Pendant ce temps, les conseillers de Trump jonglent avec la narration : une masterclass de stratégie, affirment-ils. Il tweete dès 9h37 que « c’est le moment d’acheter », fait grimper le S&P 500 de 9,52 %, puis déclare que tout était prévu depuis le début. Un plan brillant, pensé… ce matin-là, au petit-déj.

« Nous avons rédigé ça avec le cœur », dit-il, ému, comme un poète fiscal en goguette. Et quand un journaliste lui parle des représailles européennes, il hausse les épaules et répond : « OK, je suis content qu’ils se soient retenus. » Traduction : je n’ai rien compris mais je fais genre que si.

Bref, l’Amérique joue à la roulette russe commerciale. Et la planète croise les doigts pour que la balle ne soit pas dans le barillet.

Macron, entre les deux États, son cœur balance

Mercredi 9 avril, sur le plateau feutré de « C à vous » sur France 5, Emmanuel Macron a lâché l’info comme on lâche un pigeon blanc au milieu d’un champ de mines : la France pourrait reconnaître l’État palestinien en juin. Enfin ! diront certains. Trop tôt ! s’étranglent les autres. Juste à temps pour les élections européennes, pensent les plus cyniques. Nous, on se contentera de prendre du pop-corn.

Car tout est là : Macron, ce funambule de la diplomatie, propose un deal cosmique — reconnaître la Palestine pour inciter les pays arabes à reconnaître Israël. Une sorte de troc moral à l’échelle de l’ONU. On appelle ça de la géopolitique quantique : deux réalités contradictoires cohabitent, jusqu’à ce qu’un Premier ministre israélien les observe et les fasse exploser.

Israël, sans surprise, voit rouge. La Palestine ? Elle y voit l’aurore. La gauche française applaudit, la droite tousse, l’extrême droite hurle. Bref, la République est en pleine schizophrénie diplomatique, comme souvent quand elle tente de jongler entre droits de l’homme et ventes de Rafale.

Et puis surtout : que reconnaît-on exactement ? Un État sans frontières définies, sans contrôle de son territoire, dont une partie est tenue par le Hamas (pas franchement amateur de la solution à deux États).
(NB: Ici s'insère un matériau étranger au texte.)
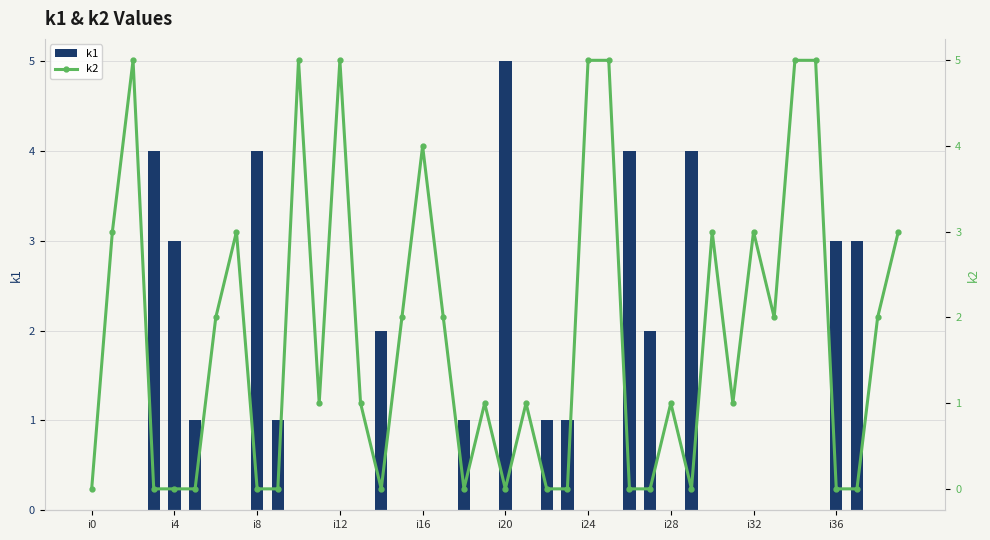

Rank the series by their average value, from highest to lowest.

k2, k1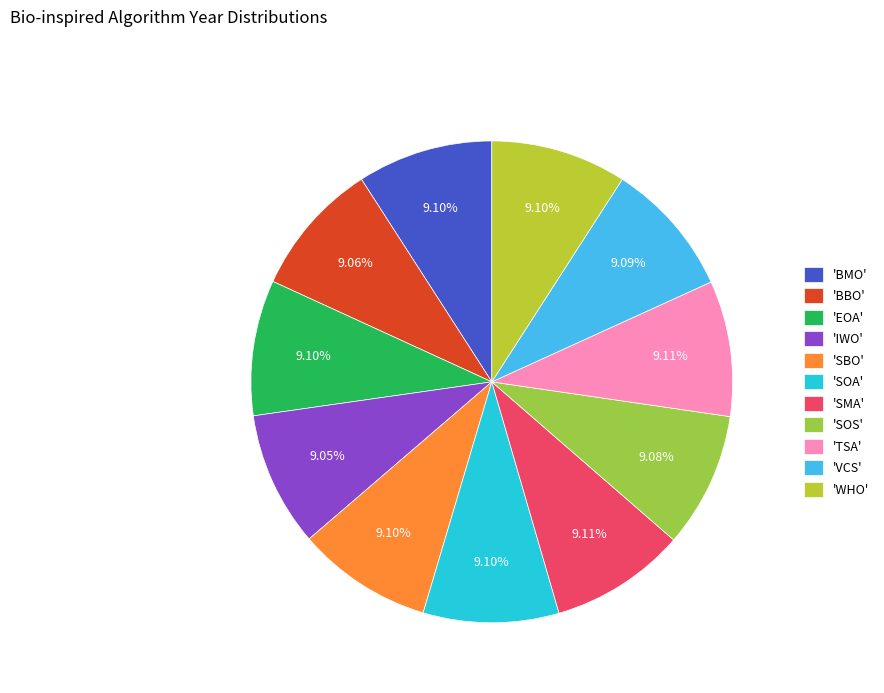

Which category has the smallest portion of the pie?

IWO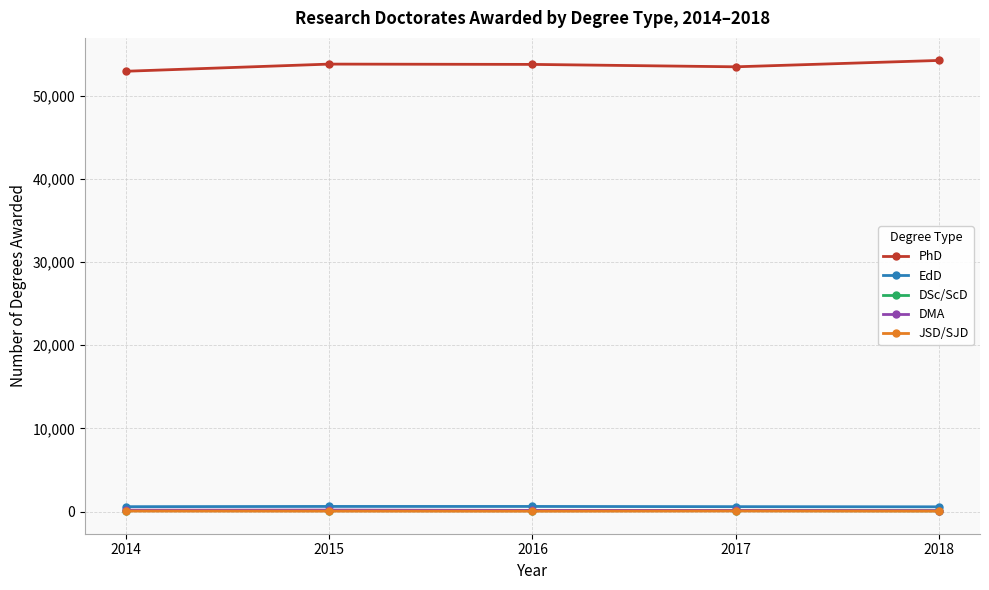

True or false: PhD has more than 2 interior local peaks.

False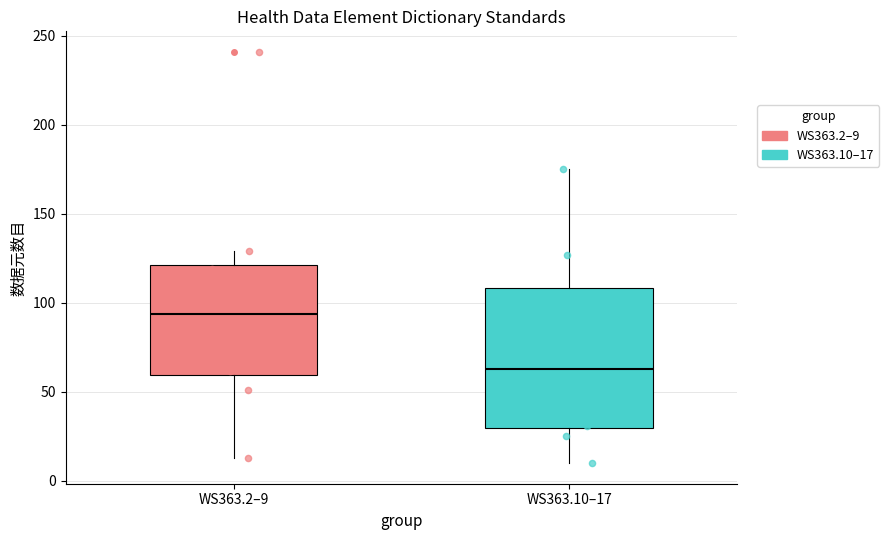

Comparing the boxes themselves (not the whiskers), which one is the tallest?

WS363.10–17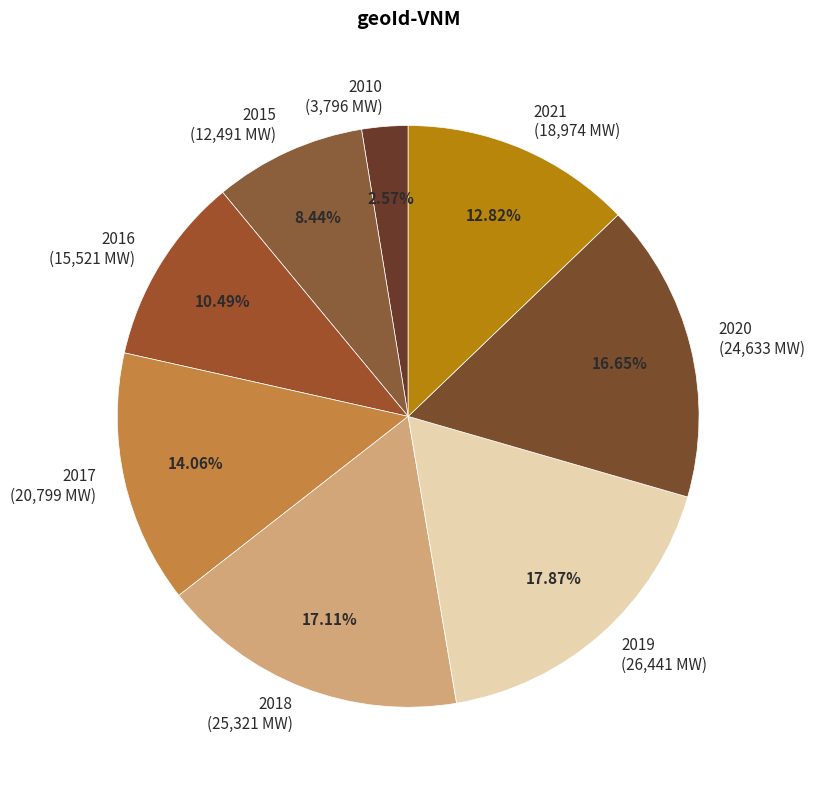

Which slice is the smallest?

2010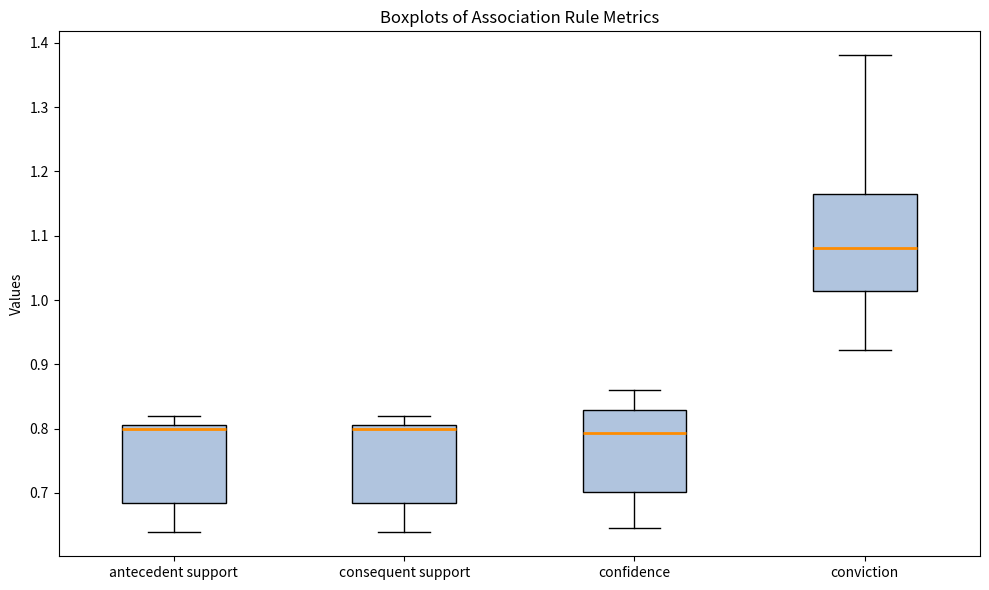

Reading left to right, read every box against the y-axis: the position of its median line, the range the box covers, and the ends of its whiskers. The values are not printed on the chart, so give them approximately, as read against the axis.

antecedent support: median 0.80, box 0.68 to 0.81, whiskers 0.64 to 0.82
consequent support: median 0.80, box 0.68 to 0.81, whiskers 0.64 to 0.82
confidence: median 0.79, box 0.70 to 0.83, whiskers 0.65 to 0.86
conviction: median 1.08, box 1.01 to 1.17, whiskers 0.92 to 1.38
Mais chut, ne compliquons pas la symbolique avec des détails logistiques.

Macron veut « peser dans l’Histoire » — et il le fera peut-être, entre la chute de Bachar, la flambée des morts à Gaza, et la déclaration d’un État dont le principal pouvoir est… d’ouvrir une ambassade rue des Renaudes à Paris.

Mais bon, si ça peut faire croire le journal libanais L’Orient-Le Jour qu’Emmanuel est devenu Émir-Manuel, pourquoi pas. Après tout, l’Histoire, c’est aussi une question de storytelling.